> [What this task involves] As you restate the entries, keep every word intact and leave out whatever images they hold.

> [Entries provided]
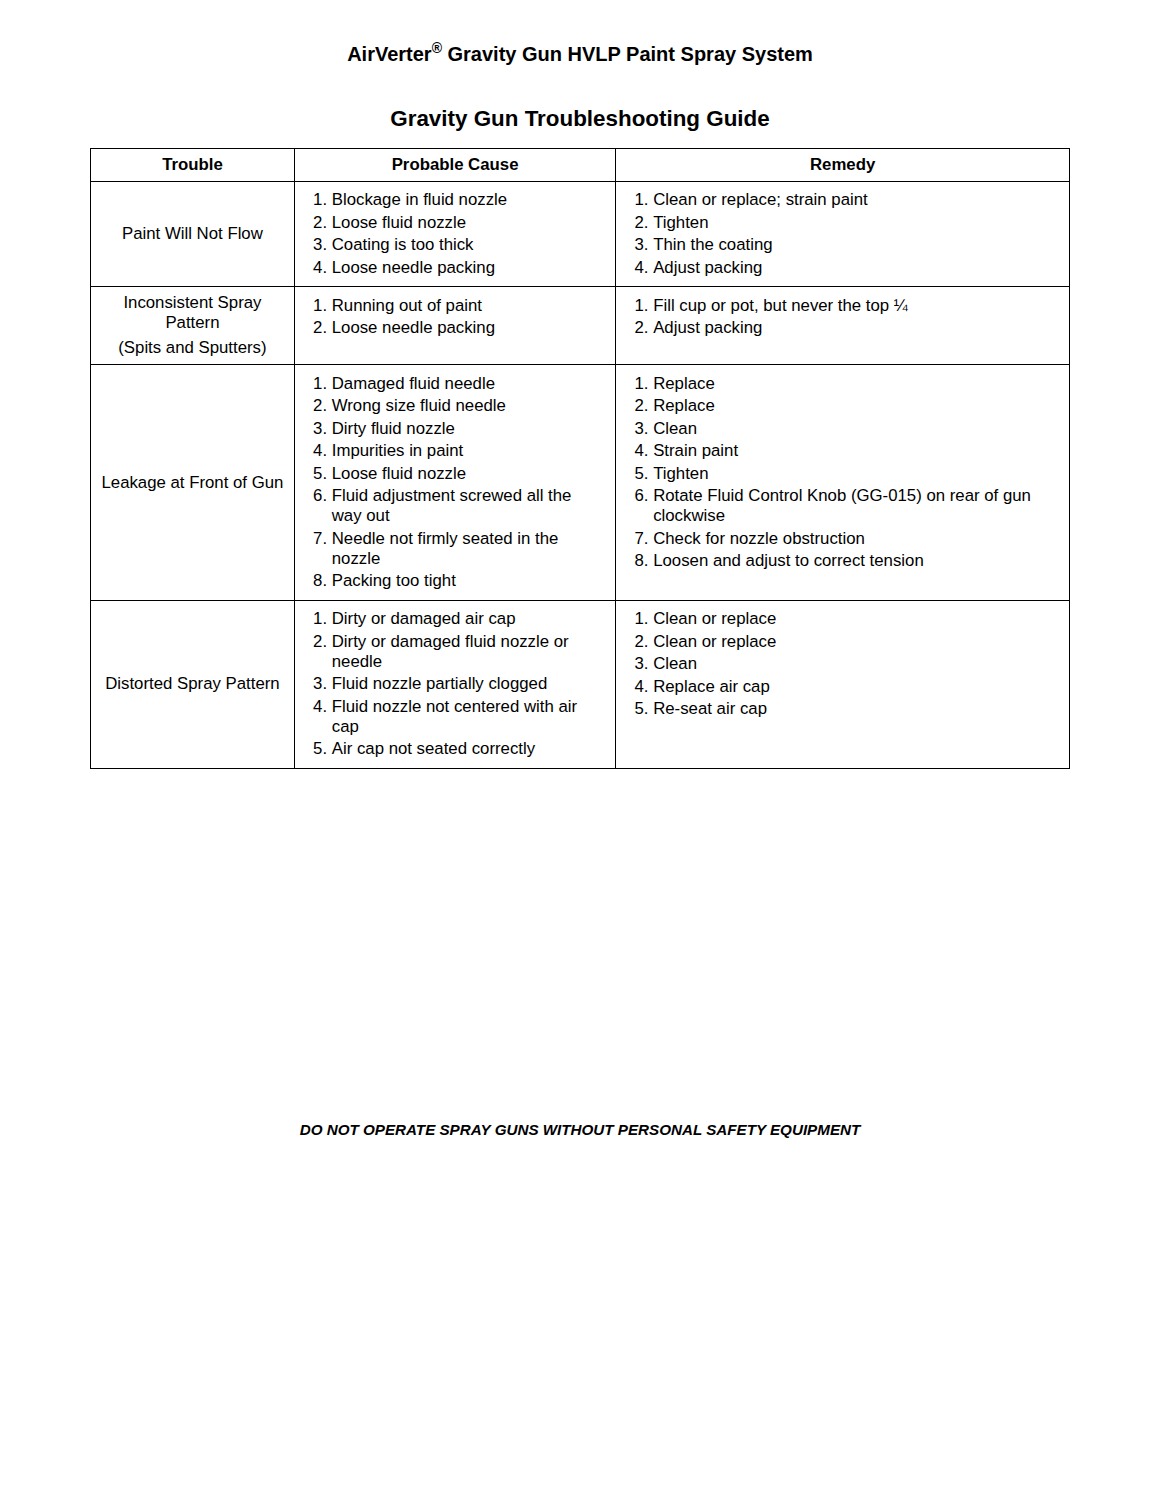AirVerter® Gravity Gun HVLP Paint Spray System
Gravity Gun Troubleshooting Guide
| Trouble | Probable Cause | Remedy |
| --- | --- | --- |
| Paint Will Not Flow | Blockage in fluid nozzle Loose fluid nozzle Coating is too thick Loose needle packing | Clean or replace; strain paint Tighten Thin the coating Adjust packing |
| Inconsistent Spray Pattern (Spits and Sputters) | Running out of paint Loose needle packing | Fill cup or pot, but never the top ¼ Adjust packing |
| Leakage at Front of Gun | Damaged fluid needle Wrong size fluid needle Dirty fluid nozzle Impurities in paint Loose fluid nozzle Fluid adjustment screwed all the way out Needle not firmly seated in the nozzle Packing too tight | Replace Replace Clean Strain paint Tighten Rotate Fluid Control Knob (GG-015) on rear of gun clockwise Check for nozzle obstruction Loosen and adjust to correct tension |
| Distorted Spray Pattern | Dirty or damaged air cap Dirty or damaged fluid nozzle or needle Fluid nozzle partially clogged Fluid nozzle not centered with air cap Air cap not seated correctly | Clean or replace Clean or replace Clean Replace air cap Re-seat air cap |
DO NOT OPERATE SPRAY GUNS WITHOUT PERSONAL SAFETY EQUIPMENT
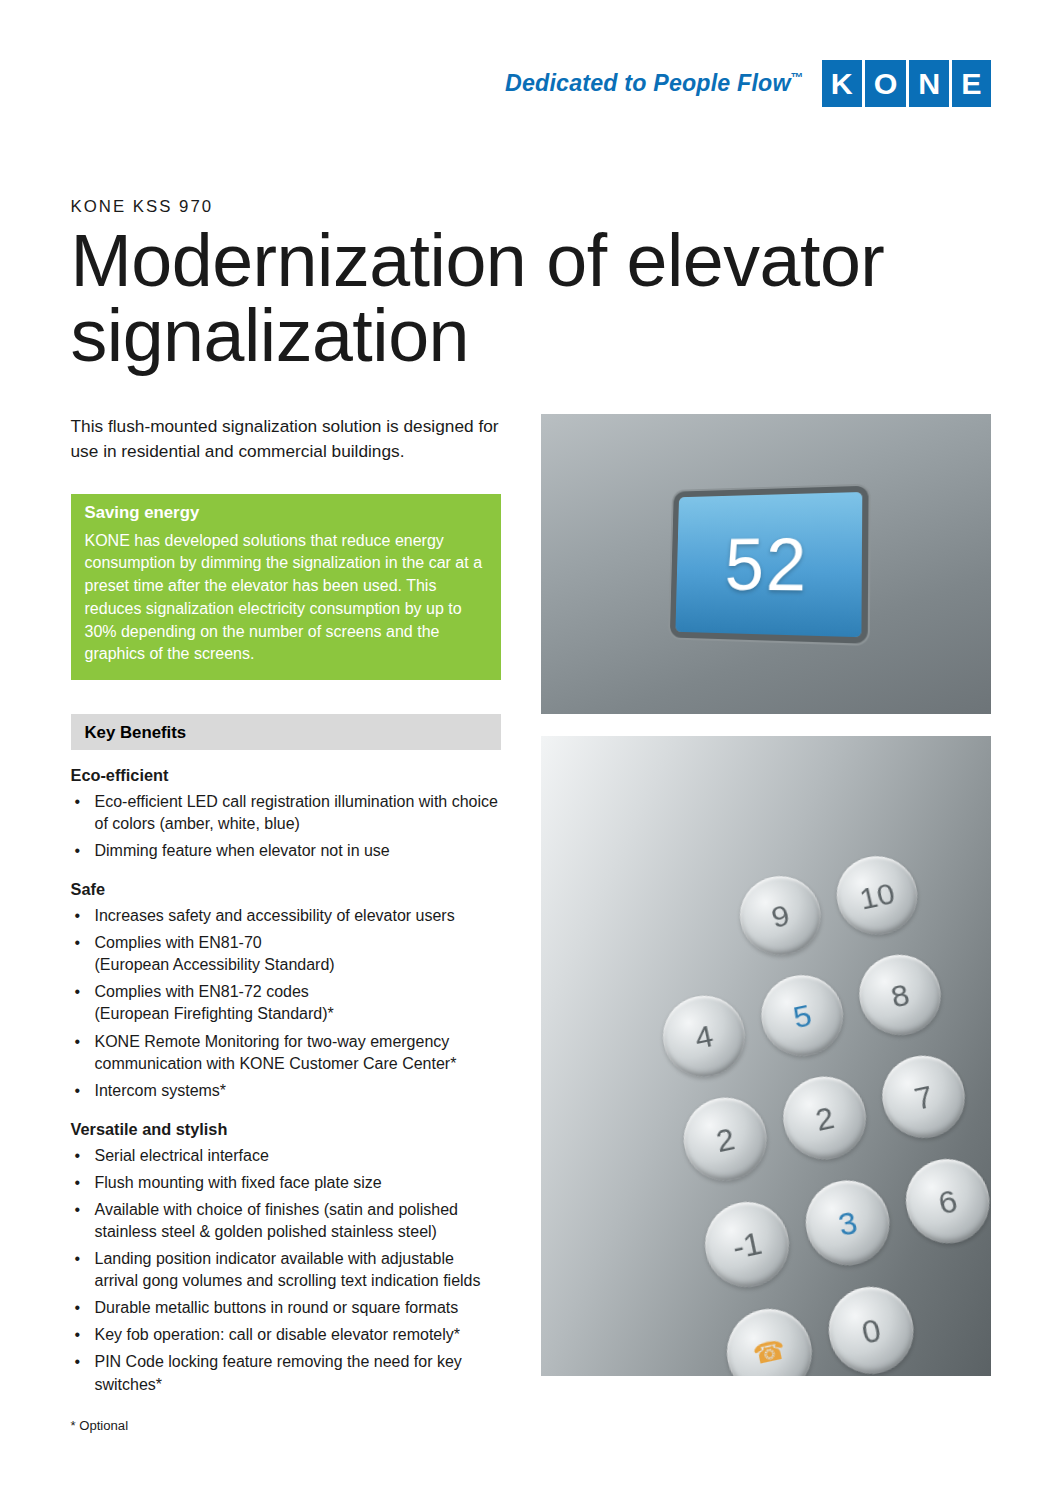Dedicated to People Flow™
KONE
KONE KSS 970
Modernization of elevator
signalization
This flush-mounted signalization solution is designed for use in residential and commercial buildings.
Saving energy
KONE has developed solutions that reduce energy consumption by dimming the signalization in the car at a preset time after the elevator has been used. This reduces signalization electricity consumption by up to 30% depending on the number of screens and the graphics of the screens.
Key Benefits
Eco-efficient
Eco-efficient LED call registration illumination with choice of colors (amber, white, blue)
Dimming feature when elevator not in use
Safe
Increases safety and accessibility of elevator users
Complies with EN81-70
(European Accessibility Standard)
Complies with EN81-72 codes
(European Firefighting Standard)*
KONE Remote Monitoring for two-way emergency communication with KONE Customer Care Center*
Intercom systems*
Versatile and stylish
Serial electrical interface
Flush mounting with fixed face plate size
Available with choice of finishes (satin and polished stainless steel & golden polished stainless steel)
Landing position indicator available with adjustable arrival gong volumes and scrolling text indication fields
Durable metallic buttons in round or square formats
Key fob operation: call or disable elevator remotely*
PIN Code locking feature removing the need for key switches*
* Optional
52
9
10
4
5
8
2
2
7
-1
3
6
☎
0
◣◢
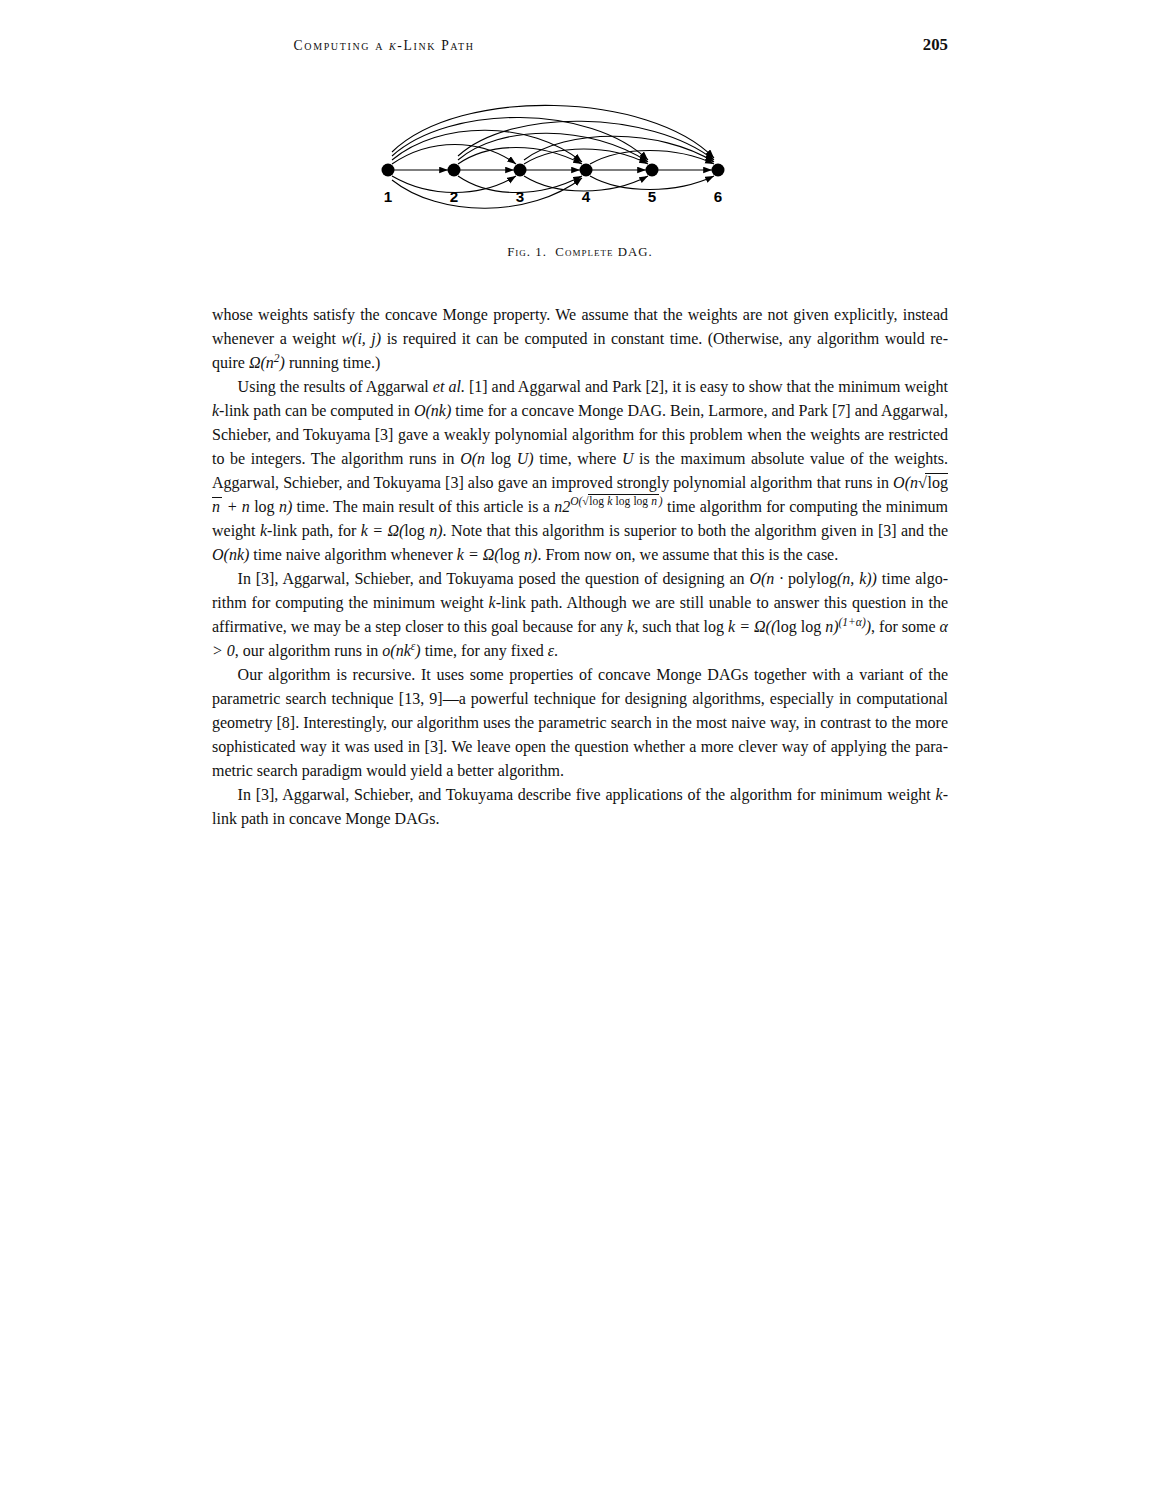Computing a k-Link Path 205
1 2 3 4 5 6
Fig. 1. Complete DAG.
whose weights satisfy the concave Monge property. We assume that the weights are not given explicitly, instead whenever a weight w(i, j) is required it can be computed in constant time. (Otherwise, any algorithm would require Ω(n2) running time.)
Using the results of Aggarwal et al. [1] and Aggarwal and Park [2], it is easy to show that the minimum weight k-link path can be computed in O(nk) time for a concave Monge DAG. Bein, Larmore, and Park [7] and Aggarwal, Schieber, and Tokuyama [3] gave a weakly polynomial algorithm for this problem when the weights are restricted to be integers. The algorithm runs in O(n log U) time, where U is the maximum absolute value of the weights. Aggarwal, Schieber, and Tokuyama [3] also gave an improved strongly polynomial algorithm that runs in O(n√log n + n log n) time. The main result of this article is a n2O(√log k log log n) time algorithm for computing the minimum weight k-link path, for k = Ω(log n). Note that this algorithm is superior to both the algorithm given in [3] and the O(nk) time naive algorithm whenever k = Ω(log n). From now on, we assume that this is the case.
In [3], Aggarwal, Schieber, and Tokuyama posed the question of designing an O(n · polylog(n, k)) time algorithm for computing the minimum weight k-link path. Although we are still unable to answer this question in the affirmative, we may be a step closer to this goal because for any k, such that log k = Ω((log log n)(1+α)), for some α > 0, our algorithm runs in o(nkε) time, for any fixed ε.
Our algorithm is recursive. It uses some properties of concave Monge DAGs together with a variant of the parametric search technique [13, 9]—a powerful technique for designing algorithms, especially in computational geometry [8]. Interestingly, our algorithm uses the parametric search in the most naive way, in contrast to the more sophisticated way it was used in [3]. We leave open the question whether a more clever way of applying the parametric search paradigm would yield a better algorithm.
In [3], Aggarwal, Schieber, and Tokuyama describe five applications of the algorithm for minimum weight k-link path in concave Monge DAGs.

> [Exercise response]
AirVerter® Gravity Gun HVLP Paint Spray System
Gravity Gun Troubleshooting Guide
| Trouble | Probable Cause | Remedy |
| --- | --- | --- |
| Paint Will Not Flow | Blockage in fluid nozzle Loose fluid nozzle Coating is too thick Loose needle packing | Clean or replace; strain paint Tighten Thin the coating Adjust packing |
| Inconsistent Spray Pattern (Spits and Sputters) | Running out of paint Loose needle packing | Fill cup or pot, but never the top ¼ Adjust packing |
| Leakage at Front of Gun | Damaged fluid needle Wrong size fluid needle Dirty fluid nozzle Impurities in paint Loose fluid nozzle Fluid adjustment screwed all the way out Needle not firmly seated in the nozzle Packing too tight | Replace Replace Clean Strain paint Tighten Rotate Fluid Control Knob (GG-015) on rear of gun clockwise Check for nozzle obstruction Loosen and adjust to correct tension |
| Distorted Spray Pattern | Dirty or damaged air cap Dirty or damaged fluid nozzle or needle Fluid nozzle partially clogged Fluid nozzle not centered with air cap Air cap not seated correctly | Clean or replace Clean or replace Clean Replace air cap Re-seat air cap |
DO NOT OPERATE SPRAY GUNS WITHOUT PERSONAL SAFETY EQUIPMENT
Dedicated to People Flow™
KONE
KONE KSS 970
Modernization of elevator
signalization
This flush-mounted signalization solution is designed for use in residential and commercial buildings.
Saving energy
KONE has developed solutions that reduce energy consumption by dimming the signalization in the car at a preset time after the elevator has been used. This reduces signalization electricity consumption by up to 30% depending on the number of screens and the graphics of the screens.
Key Benefits
Eco-efficient
Eco-efficient LED call registration illumination with choice of colors (amber, white, blue)
Dimming feature when elevator not in use
Safe
Increases safety and accessibility of elevator users
Complies with EN81-70
(European Accessibility Standard)
Complies with EN81-72 codes
(European Firefighting Standard)*
KONE Remote Monitoring for two-way emergency communication with KONE Customer Care Center*
Intercom systems*
Versatile and stylish
Serial electrical interface
Flush mounting with fixed face plate size
Available with choice of finishes (satin and polished stainless steel & golden polished stainless steel)
Landing position indicator available with adjustable arrival gong volumes and scrolling text indication fields
Durable metallic buttons in round or square formats
Key fob operation: call or disable elevator remotely*
PIN Code locking feature removing the need for key switches*
* Optional
52
9
10
4
5
8
2
2
7
-1
3
6
☎
0
◣◢
Computing a k-Link Path 205
1 2 3 4 5 6
Fig. 1. Complete DAG.
whose weights satisfy the concave Monge property. We assume that the weights are not given explicitly, instead whenever a weight w(i, j) is required it can be computed in constant time. (Otherwise, any algorithm would require Ω(n2) running time.)
Using the results of Aggarwal et al. [1] and Aggarwal and Park [2], it is easy to show that the minimum weight k-link path can be computed in O(nk) time for a concave Monge DAG. Bein, Larmore, and Park [7] and Aggarwal, Schieber, and Tokuyama [3] gave a weakly polynomial algorithm for this problem when the weights are restricted to be integers. The algorithm runs in O(n log U) time, where U is the maximum absolute value of the weights. Aggarwal, Schieber, and Tokuyama [3] also gave an improved strongly polynomial algorithm that runs in O(n√log n + n log n) time. The main result of this article is a n2O(√log k log log n) time algorithm for computing the minimum weight k-link path, for k = Ω(log n). Note that this algorithm is superior to both the algorithm given in [3] and the O(nk) time naive algorithm whenever k = Ω(log n). From now on, we assume that this is the case.
In [3], Aggarwal, Schieber, and Tokuyama posed the question of designing an O(n · polylog(n, k)) time algorithm for computing the minimum weight k-link path. Although we are still unable to answer this question in the affirmative, we may be a step closer to this goal because for any k, such that log k = Ω((log log n)(1+α)), for some α > 0, our algorithm runs in o(nkε) time, for any fixed ε.
Our algorithm is recursive. It uses some properties of concave Monge DAGs together with a variant of the parametric search technique [13, 9]—a powerful technique for designing algorithms, especially in computational geometry [8]. Interestingly, our algorithm uses the parametric search in the most naive way, in contrast to the more sophisticated way it was used in [3]. We leave open the question whether a more clever way of applying the parametric search paradigm would yield a better algorithm.
In [3], Aggarwal, Schieber, and Tokuyama describe five applications of the algorithm for minimum weight k-link path in concave Monge DAGs.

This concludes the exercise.